Departments of Cell Biology and Orthopedics and Yale Cancer Center, Yale University School of Medicine (D.I., C.S., W.C.H., R.B.), New Haven, Connecticut 06510; the Department of Biology and Anatomy, National Defense Medical Center (C.S.), Taipei, Taiwan 100, Republic of China; and the Department of Medicine, Harvard Medical School, New England Baptist Bone and Joint Institute, Beth Israel Deaconess Medical Center, Harvard Institute of Medicine (D.L.G., S.R.G.), Boston, Massachusetts 02115-5716

Address all correspondence and requests for reprints to: Dr. Roland Baron, Department of Orthopedics, Yale University School of Medicine, P.O. Box 208044, New Haven, Connecticut 06520-8044. E-mail: roland.baron{at}yale.edu

Although expression of the calcitonin (CT) receptor (CTR) decreases after CT binding, there has been no evidence that it occurs at the transcriptional level. In the present study we investigated the mechanism of CTR messenger RNA (mRNA) down-regulation by CT in mouse cocultures of bone marrow and osteoblasts. Ribonuclease protection analysis revealed that osteoclast-like cells purified from cocultures predominantly express the C1a isoform and do not express an appreciable amount of the brain-specific C1b mRNA (<1% of C1a). Treatment of day 5 cocultures with CT caused a dose- and time-dependent decrease in the steady state level of C1a mRNA. This CT effect was mimicked by the cAMP agonists forskolin and (Bu)₂cAMP. Prolonged suppression of C1a mRNA was observed after short treatment with CT, but not with (Bu)₂cAMP, suggesting that persistent intracellular cAMP elevation is necessary for the prolonged CT effect.

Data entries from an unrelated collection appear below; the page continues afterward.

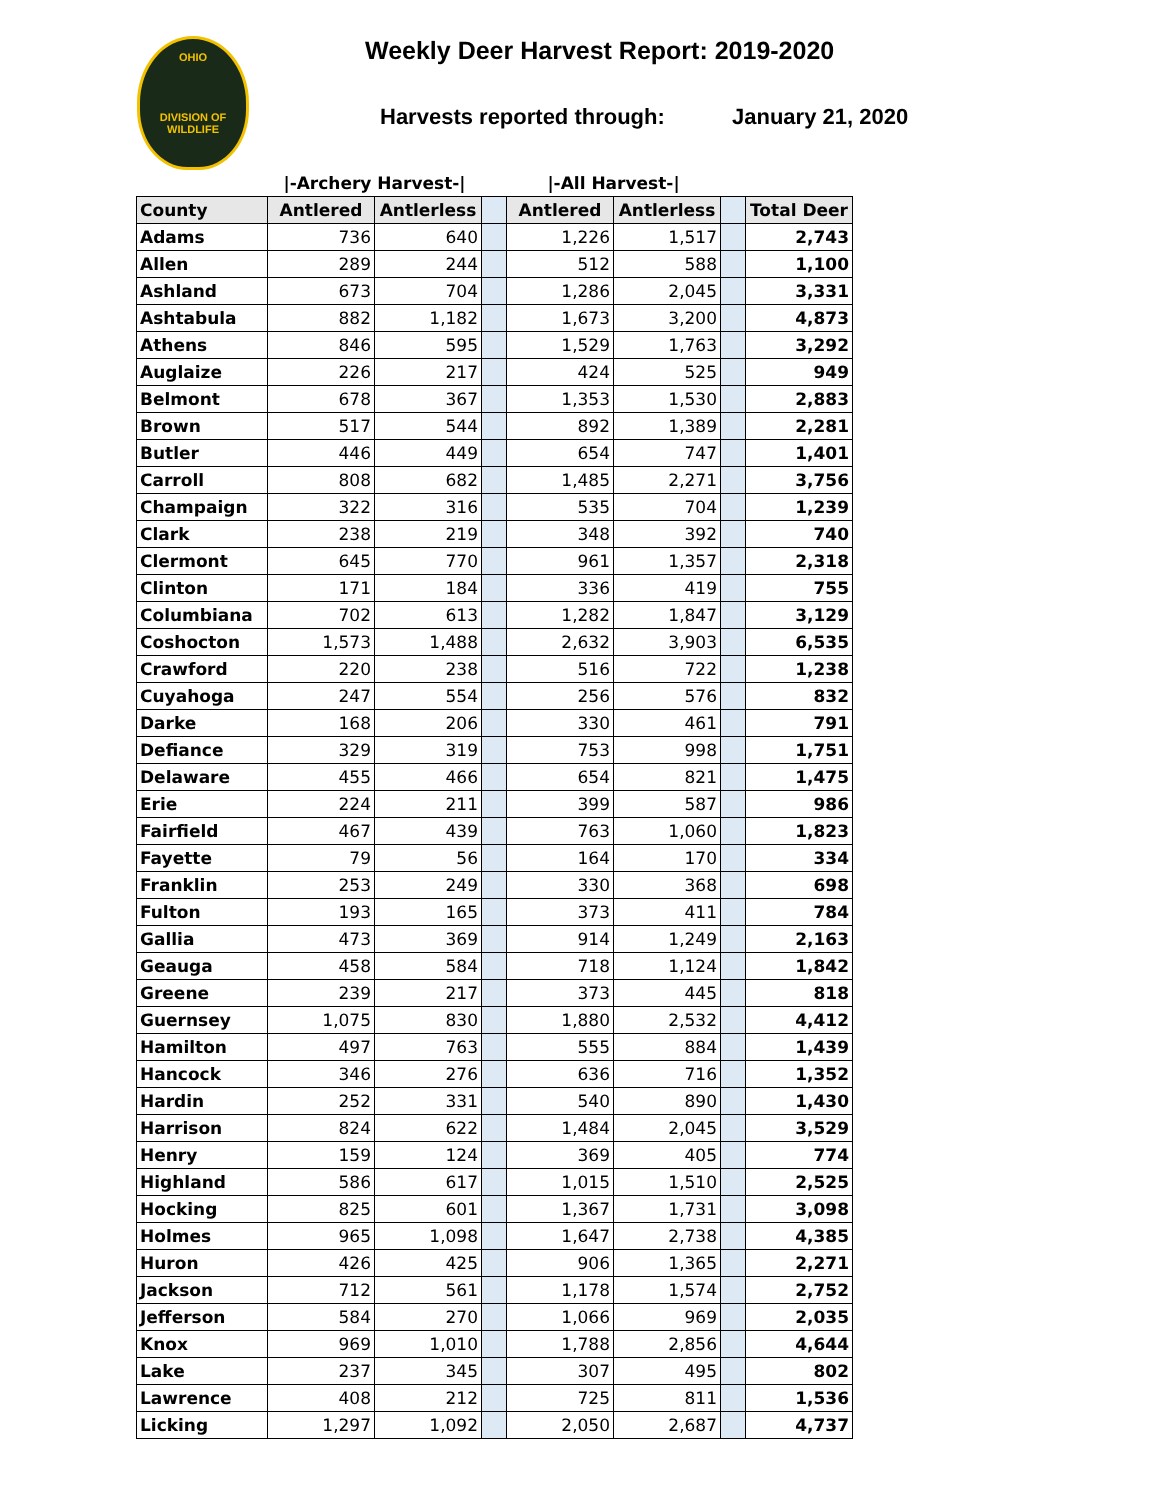OHIO
DIVISION OF
WILDLIFE
Weekly Deer Harvest Report: 2019-2020
Harvests reported through: January 21, 2020
| | /-Archery Harvest-/ | | | /-All Harvest-/ | | | |
| County | Antlered | Antlerless | | Antlered | Antlerless | | Total Deer |
| Adams | 736 | 640 | | 1,226 | 1,517 | | 2,743 |
| Allen | 289 | 244 | | 512 | 588 | | 1,100 |
| Ashland | 673 | 704 | | 1,286 | 2,045 | | 3,331 |
| Ashtabula | 882 | 1,182 | | 1,673 | 3,200 | | 4,873 |
| Athens | 846 | 595 | | 1,529 | 1,763 | | 3,292 |
| Auglaize | 226 | 217 | | 424 | 525 | | 949 |
| Belmont | 678 | 367 | | 1,353 | 1,530 | | 2,883 |
| Brown | 517 | 544 | | 892 | 1,389 | | 2,281 |
| Butler | 446 | 449 | | 654 | 747 | | 1,401 |
| Carroll | 808 | 682 | | 1,485 | 2,271 | | 3,756 |
| Champaign | 322 | 316 | | 535 | 704 | | 1,239 |
| Clark | 238 | 219 | | 348 | 392 | | 740 |
| Clermont | 645 | 770 | | 961 | 1,357 | | 2,318 |
| Clinton | 171 | 184 | | 336 | 419 | | 755 |
| Columbiana | 702 | 613 | | 1,282 | 1,847 | | 3,129 |
| Coshocton | 1,573 | 1,488 | | 2,632 | 3,903 | | 6,535 |
| Crawford | 220 | 238 | | 516 | 722 | | 1,238 |
| Cuyahoga | 247 | 554 | | 256 | 576 | | 832 |
| Darke | 168 | 206 | | 330 | 461 | | 791 |
| Defiance | 329 | 319 | | 753 | 998 | | 1,751 |
| Delaware | 455 | 466 | | 654 | 821 | | 1,475 |
| Erie | 224 | 211 | | 399 | 587 | | 986 |
| Fairfield | 467 | 439 | | 763 | 1,060 | | 1,823 |
| Fayette | 79 | 56 | | 164 | 170 | | 334 |
| Franklin | 253 | 249 | | 330 | 368 | | 698 |
| Fulton | 193 | 165 | | 373 | 411 | | 784 |
| Gallia | 473 | 369 | | 914 | 1,249 | | 2,163 |
| Geauga | 458 | 584 | | 718 | 1,124 | | 1,842 |
| Greene | 239 | 217 | | 373 | 445 | | 818 |
| Guernsey | 1,075 | 830 | | 1,880 | 2,532 | | 4,412 |
| Hamilton | 497 | 763 | | 555 | 884 | | 1,439 |
| Hancock | 346 | 276 | | 636 | 716 | | 1,352 |
| Hardin | 252 | 331 | | 540 | 890 | | 1,430 |
| Harrison | 824 | 622 | | 1,484 | 2,045 | | 3,529 |
| Henry | 159 | 124 | | 369 | 405 | | 774 |
| Highland | 586 | 617 | | 1,015 | 1,510 | | 2,525 |
| Hocking | 825 | 601 | | 1,367 | 1,731 | | 3,098 |
| Holmes | 965 | 1,098 | | 1,647 | 2,738 | | 4,385 |
| Huron | 426 | 425 | | 906 | 1,365 | | 2,271 |
| Jackson | 712 | 561 | | 1,178 | 1,574 | | 2,752 |
| Jefferson | 584 | 270 | | 1,066 | 969 | | 2,035 |
| Knox | 969 | 1,010 | | 1,788 | 2,856 | | 4,644 |
| Lake | 237 | 345 | | 307 | 495 | | 802 |
| Lawrence | 408 | 212 | | 725 | 811 | | 1,536 |
| Licking | 1,297 | 1,092 | | 2,050 | 2,687 | | 4,737 |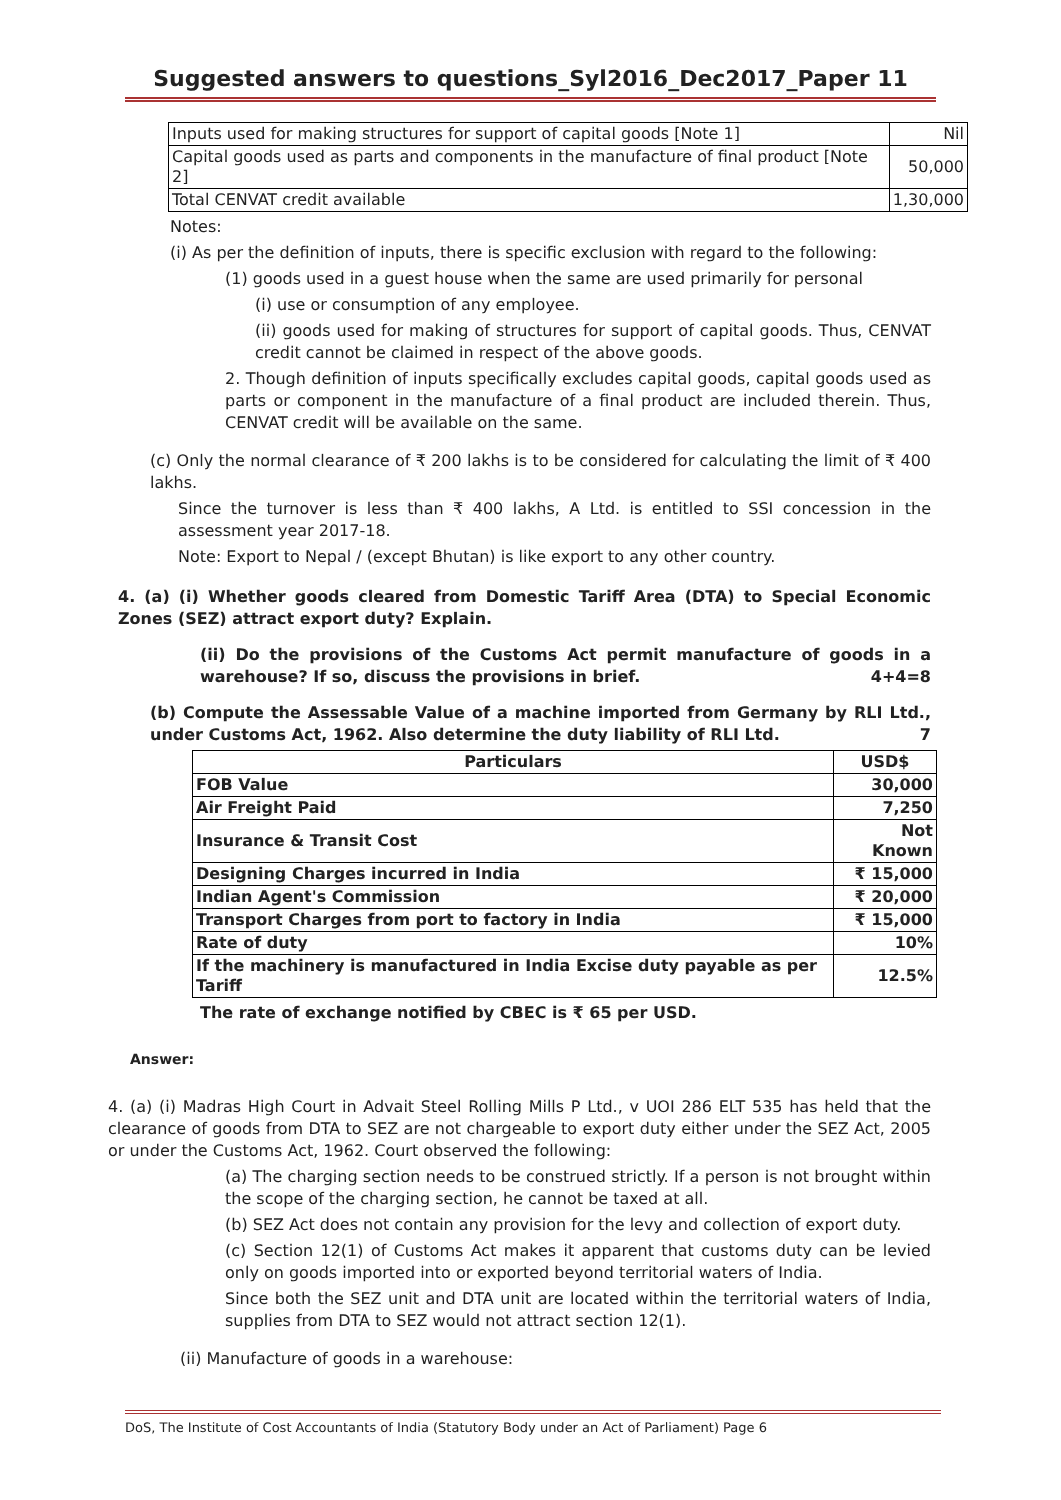Suggested answers to questions_Syl2016_Dec2017_Paper 11
| Inputs used for making structures for support of capital goods [Note 1] | Nil |
| Capital goods used as parts and components in the manufacture of final product [Note 2] | 50,000 |
| Total CENVAT credit available | 1,30,000 |
Notes:
(i) As per the definition of inputs, there is specific exclusion with regard to the following:
(1) goods used in a guest house when the same are used primarily for personal
(i) use or consumption of any employee.
(ii) goods used for making of structures for support of capital goods. Thus, CENVAT credit cannot be claimed in respect of the above goods.
2. Though definition of inputs specifically excludes capital goods, capital goods used as parts or component in the manufacture of a final product are included therein. Thus, CENVAT credit will be available on the same.
(c) Only the normal clearance of ₹ 200 lakhs is to be considered for calculating the limit of ₹ 400 lakhs.
Since the turnover is less than ₹ 400 lakhs, A Ltd. is entitled to SSI concession in the assessment year 2017-18.
Note: Export to Nepal / (except Bhutan) is like export to any other country.
4. (a) (i) Whether goods cleared from Domestic Tariff Area (DTA) to Special Economic Zones (SEZ) attract export duty? Explain.
(ii) Do the provisions of the Customs Act permit manufacture of goods in a warehouse? If so, discuss the provisions in brief. 4+4=8
(b) Compute the Assessable Value of a machine imported from Germany by RLI Ltd., under Customs Act, 1962. Also determine the duty liability of RLI Ltd. 7
| Particulars | USD$ |
| --- | --- |
| FOB Value | 30,000 |
| Air Freight Paid | 7,250 |
| Insurance & Transit Cost | Not Known |
| Designing Charges incurred in India | ₹ 15,000 |
| Indian Agent's Commission | ₹ 20,000 |
| Transport Charges from port to factory in India | ₹ 15,000 |
| Rate of duty | 10% |
| If the machinery is manufactured in India Excise duty payable as per Tariff | 12.5% |
The rate of exchange notified by CBEC is ₹ 65 per USD.
Answer:
4. (a) (i) Madras High Court in Advait Steel Rolling Mills P Ltd., v UOI 286 ELT 535 has held that the clearance of goods from DTA to SEZ are not chargeable to export duty either under the SEZ Act, 2005 or under the Customs Act, 1962. Court observed the following:
(a) The charging section needs to be construed strictly. If a person is not brought within the scope of the charging section, he cannot be taxed at all.
(b) SEZ Act does not contain any provision for the levy and collection of export duty.
(c) Section 12(1) of Customs Act makes it apparent that customs duty can be levied only on goods imported into or exported beyond territorial waters of India.
Since both the SEZ unit and DTA unit are located within the territorial waters of India, supplies from DTA to SEZ would not attract section 12(1).
(ii) Manufacture of goods in a warehouse:
DoS, The Institute of Cost Accountants of India (Statutory Body under an Act of Parliament) Page 6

The half-life of the C1a mRNA in cocultures was 4–6 h and was not altered by CT or (Bu)₂cAMP. Moreover, competitive RT-PCR analysis revealed that 1-h treatment with CT reduced the level of CTR heterogeneous nuclear RNA to 10% in a cycloheximide-independent manner. These results suggest that CT down-regulates C1a-CTR mRNA expression at least in part by a transcriptional mechanism, thereby contributing to the ligand-induced desensitization in cells of the osteoclast lineage.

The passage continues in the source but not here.